Abstract for Tullsen, Eggers, Emer, Levy, Lo, Stamm, "Exploiting Choice:
Instruction Fetch and Issue on an Implementable Simultaneous Multithreading
Processor"
Simultaneous multithreading is a technique that permits multiple independent
threads to issue multiple instructions each cycle.
In previous work we demonstrated the performance potential of simultaneous
multithreading,
based on a somewhat idealized model. In this paper we show that the throughput
gains from
simultaneous multithreading can be achieved without extensive changes
to a conventional wide-issue superscalar, either in hardware structures or sizes.

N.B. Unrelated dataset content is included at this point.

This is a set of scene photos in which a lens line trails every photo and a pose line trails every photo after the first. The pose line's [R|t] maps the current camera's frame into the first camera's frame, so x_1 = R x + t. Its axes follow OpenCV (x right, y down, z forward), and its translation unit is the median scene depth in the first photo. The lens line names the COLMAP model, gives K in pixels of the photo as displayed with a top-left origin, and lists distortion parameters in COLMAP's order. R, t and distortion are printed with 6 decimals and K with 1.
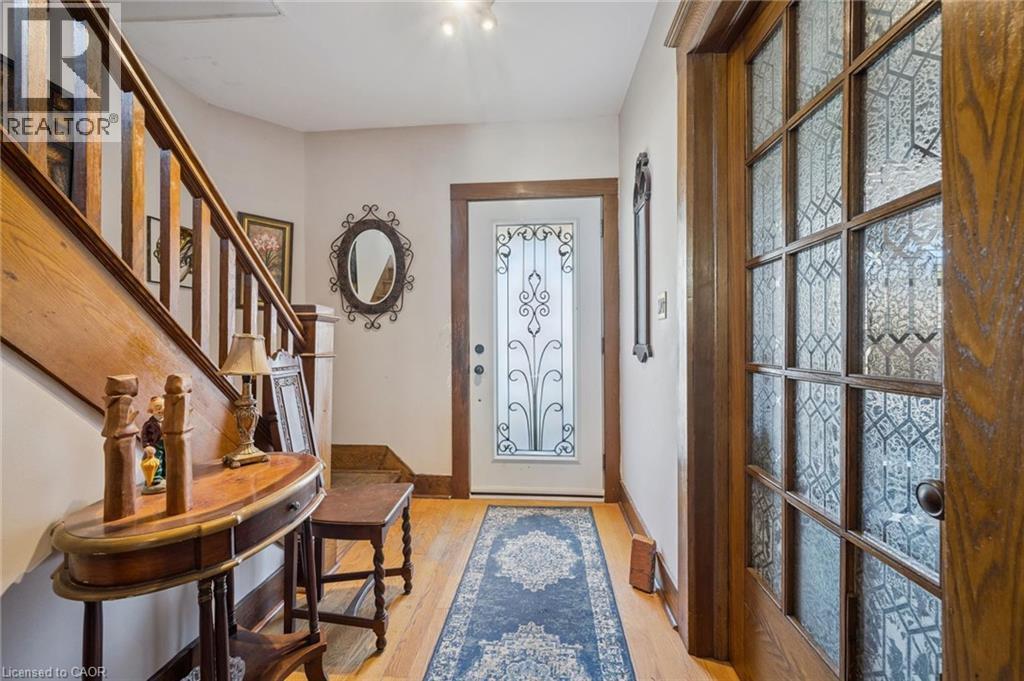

We present an architecture for simultaneous multithreading
that achieves three goals: (1) it minimizes the architectural impact on the
conventional superscalar design, (2) it has minimal performance impact on
a single thread executing alone, and (3) it achieves significant throughput gains
when running multiple threads. Our simultaneous multithreading
architecture achieves a throughput of 5.4 instructions per cycle,
a 2.5-fold improvement
over an unmodified superscalar with similar hardware resources.
This speedup is enhanced by an advantage of
multithreading previously unexploited in other
architectures: the ability to favor for fetch and issue
those threads most efficiently using the processor each cycle, thereby
providing the ``best'' instructions to the processor.